Altbach, P. G. (1996). Research on higher education. Global perspectives. Education and Society, 1, 1-12.
Berquist, W. H. (1992). The Four Cultures of the Academy: Insights and Strategies for Improving Leadership in Collegiate Organizations. San Francisco, CA: Jossey-Bass Publishers.
Carnegie Foundation for the Advancement of Teaching. (2001). The Carnegie Classification of Institutions of Higher Education, 2000 Edition. Menlo Park, CA: Carnegie Foundation for the Advancement of Teaching. VII-IX, XIV, XIX-XXI, 156-157.  http://www.carnegiefoundation.org.
Clark, B. R. (1998). The entrepreneurial university: demand and response. Tertiary Education and Management, 4 (1), 5-16.
Hanna, D. E. (1998). Higher Education in an Era of Digital Competition: Emerging Organizational Models. Journal of Asynchronous Learning, 2 (1), 66-95. Available at: http://wikieducator.org/images/2/2f/Higher_Educ_in_Era_of_Digital_Competion.pdf. Accessed July 2, 2019.
Ruch, R. S. (2001). Higher Ed, Inc.: The Rise of the For-Profit University. Baltimore, MD: Johns Hopkins University Press.
Tierney, W. (1988). Organizational Culture in Higher Education: Defining the Essentials. Journal of Higher Education, 59 (1), 2-21.
Truong, K. (2018). What needs to change in medical education to prepare clinicians of the future. MedCityNews Web site. https://medcitynews.com/2018/10/what-needs-to-change-in-medical-education-to-prepare-clinicians-of-the-future/. Accessed July 2, 2019.

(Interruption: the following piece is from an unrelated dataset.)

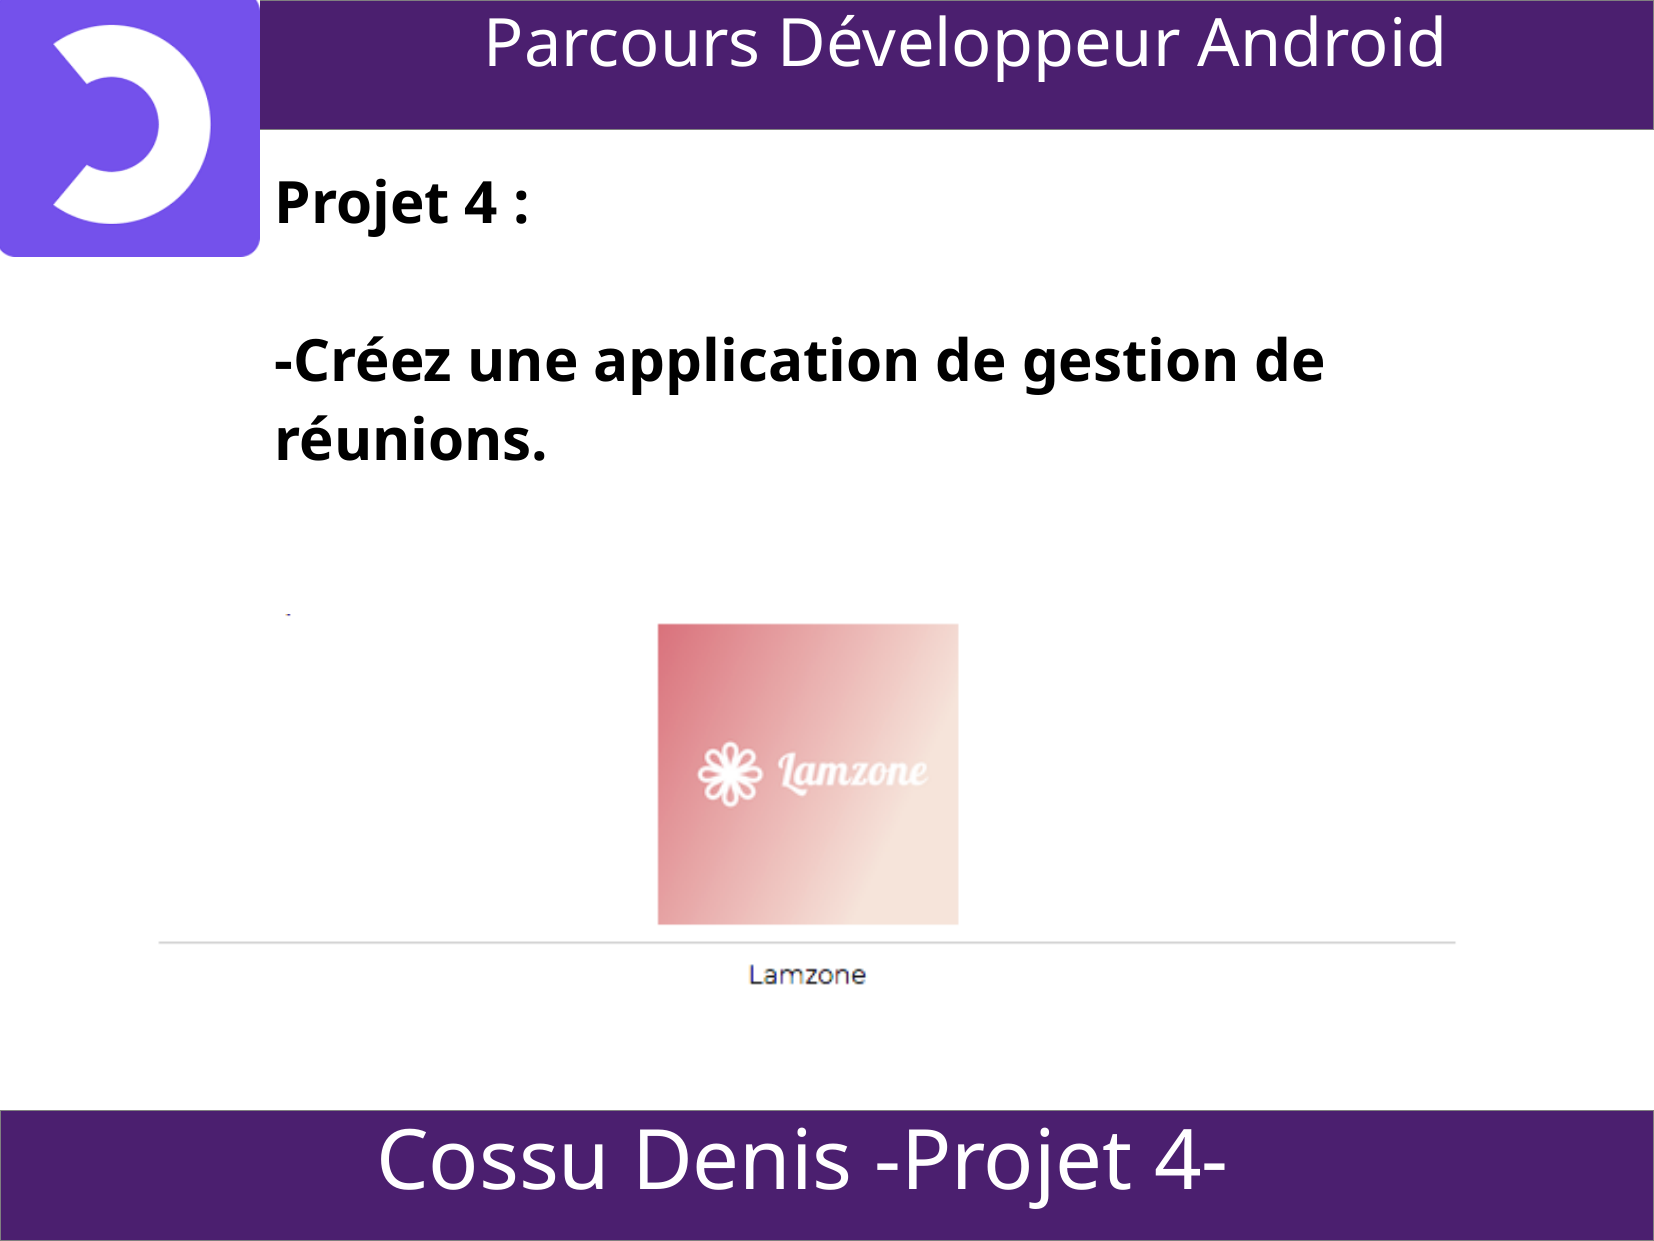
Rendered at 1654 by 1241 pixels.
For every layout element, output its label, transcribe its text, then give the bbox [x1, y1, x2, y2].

text_box Projet 4 : -Créez une application de gestion de réunions. [259, 153, 1583, 731]
picture [0, 0, 260, 257]
picture [153, 614, 1473, 1012]
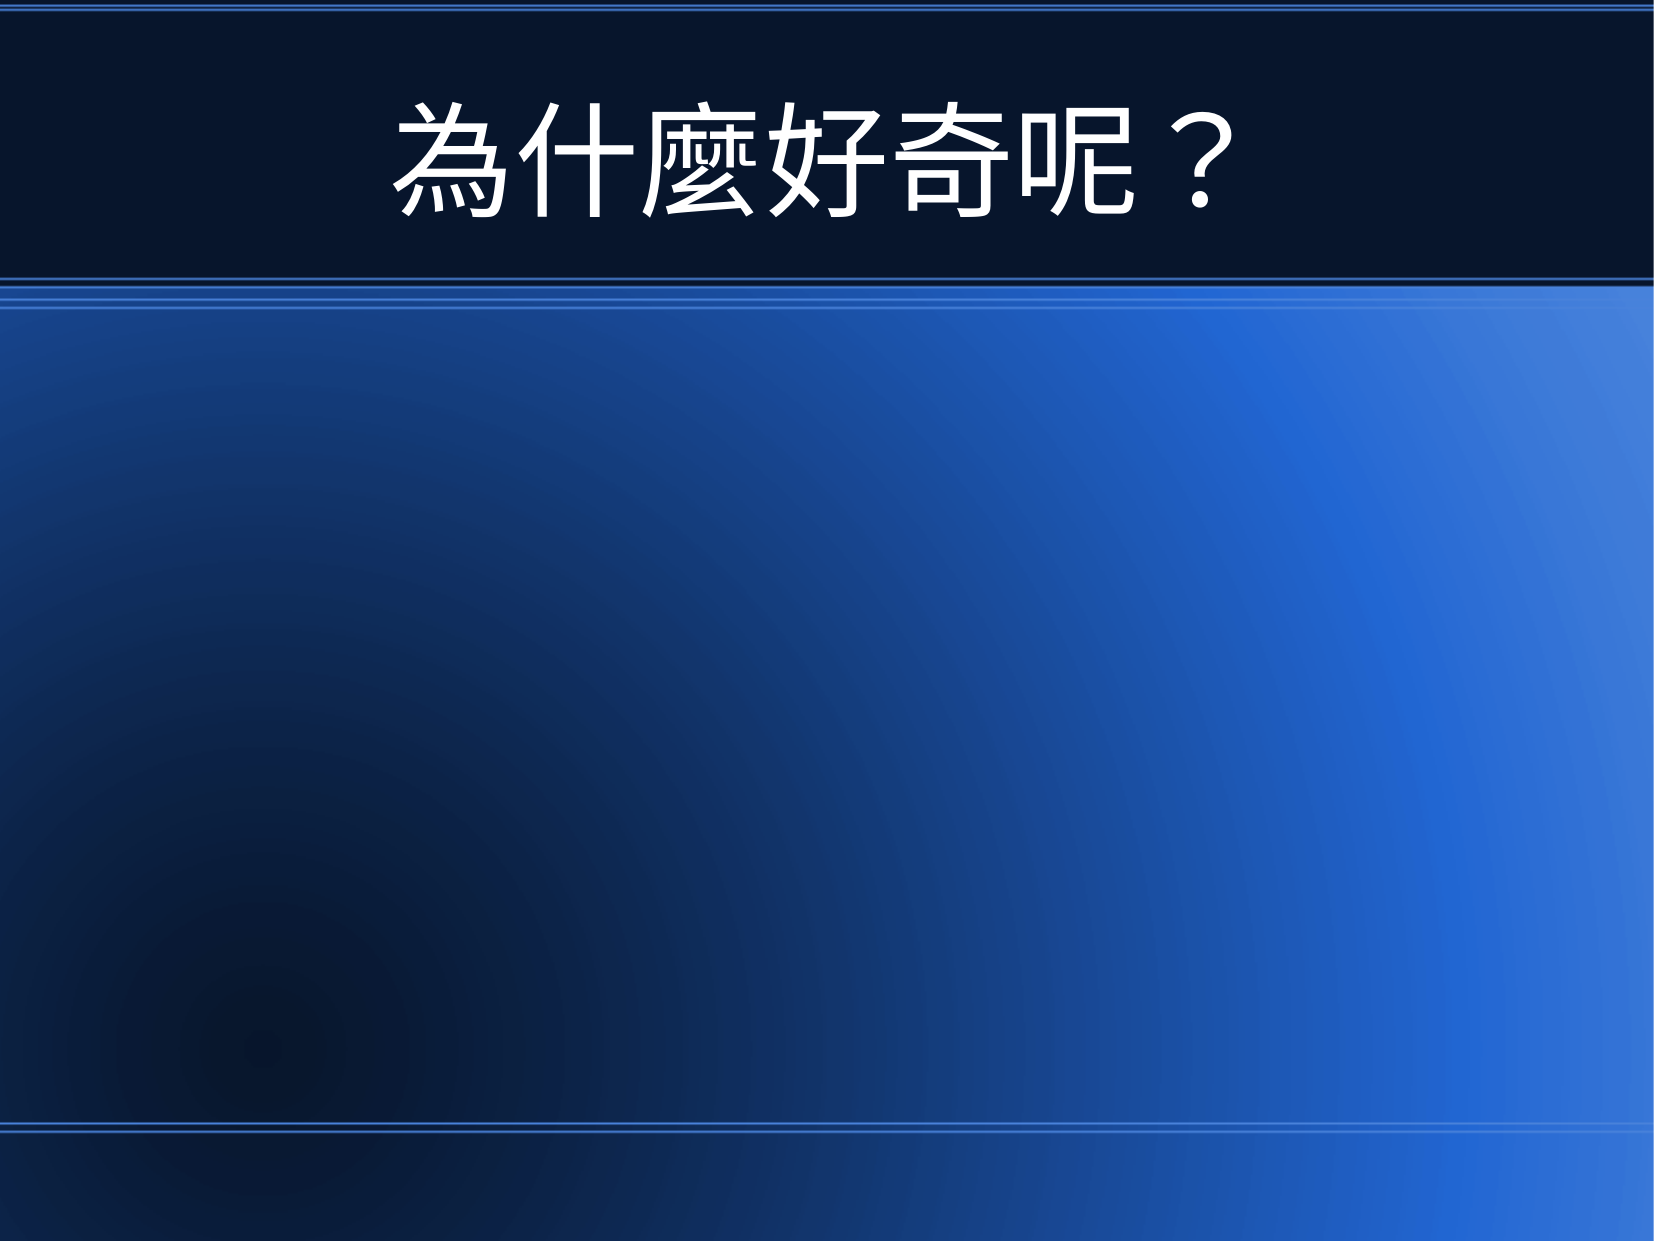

David J. Schleich, PhD, is President Emeritus of the National University of Natural Medicine (NUNM), former president of Truestar Health, and former CEO and president of CCNM, where he served from 1996 to 2003. Previous posts have included appointments as vice-president academic of Niagara College, and administrative and teaching positions at St. Lawrence College, Swinburne University (Australia) and the University of Alberta. His academic credentials have been earned from the University of Western Ontario (BA), the University of Alberta (MA), Queen’s University (BEd), and the University of Toronto (PhD).